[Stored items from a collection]
>>
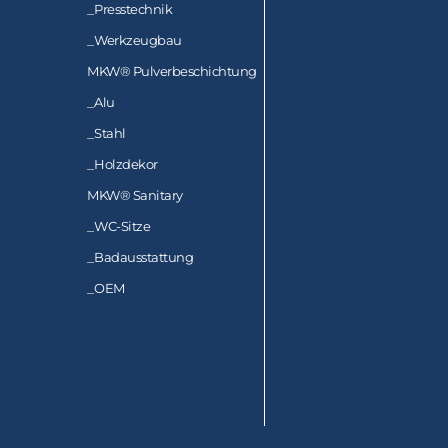
_
Presstechnik
_
Werkzeugbau
MKW® Pulverbeschichtung
_
Alu
_
Stahl
_
Holzdekor
MKW® Sanitary
_
WC-Sitze
_
Badausstattung
_
OEM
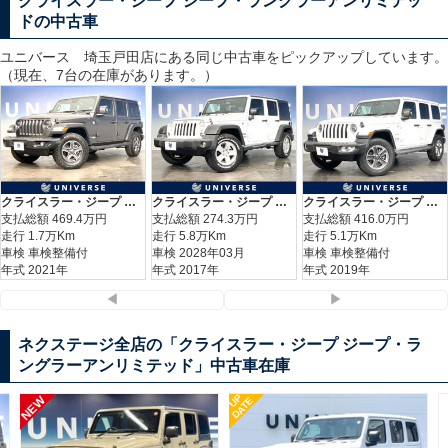
クライスラー・ジープ ジープ・ラングラーアンリミテッ
ドの中古車
ユニバース 埼玉戸田
店にある同じ中古車をピックアップしています。
（現在、7台の在庫があります。）
クライスラー・ジープ ジープ・ラングラーアンリミテッド スポーツ
クライスラー・ジープ ジープ・ラングラーアンリミテッド スポーツ
クライスラー・ジープ ジープ・ラングラーアンリミテッド サハラ
支払総額
469.4
万円
支払総額
274.3
万円
支払総額
416.0
万円
走行 1.7万Km
走行 5.8万Km
走行 5.1万Km
車検 車検整備付
車検 2028年03月
車検 車検整備付
年式 2021年
年式 2017年
年式 2019年
◀
▶
ネクステージ全店の「クライスラー・ジープ ジープ・ラ
ングラーアンリミテッド」中古車在庫
UP
DATE
2015(H27) 走行3.9万km
クライスラー・ジープ ジープ・ラン
グラーアンリミテッド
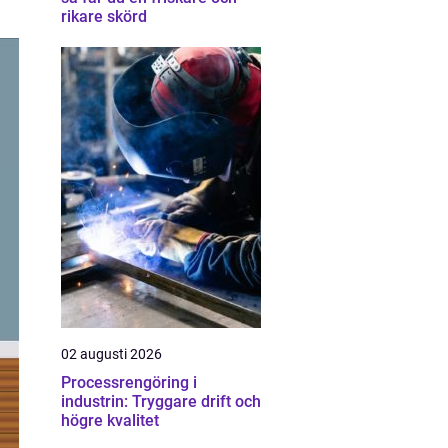
rikare skörd
02 augusti 2026
Processrengöring i
industrin: Tryggare drift och
högre kvalitet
<<
**WHAT NEEDS TO BE DONE:** Lines from the one containing "02 augusti 2026" through the last line of the records, both included, are the only ones to print, each exactly as it is.

**ANSWER BELOW:**
02 augusti 2026
Processrengöring i
industrin: Tryggare drift och
högre kvalitet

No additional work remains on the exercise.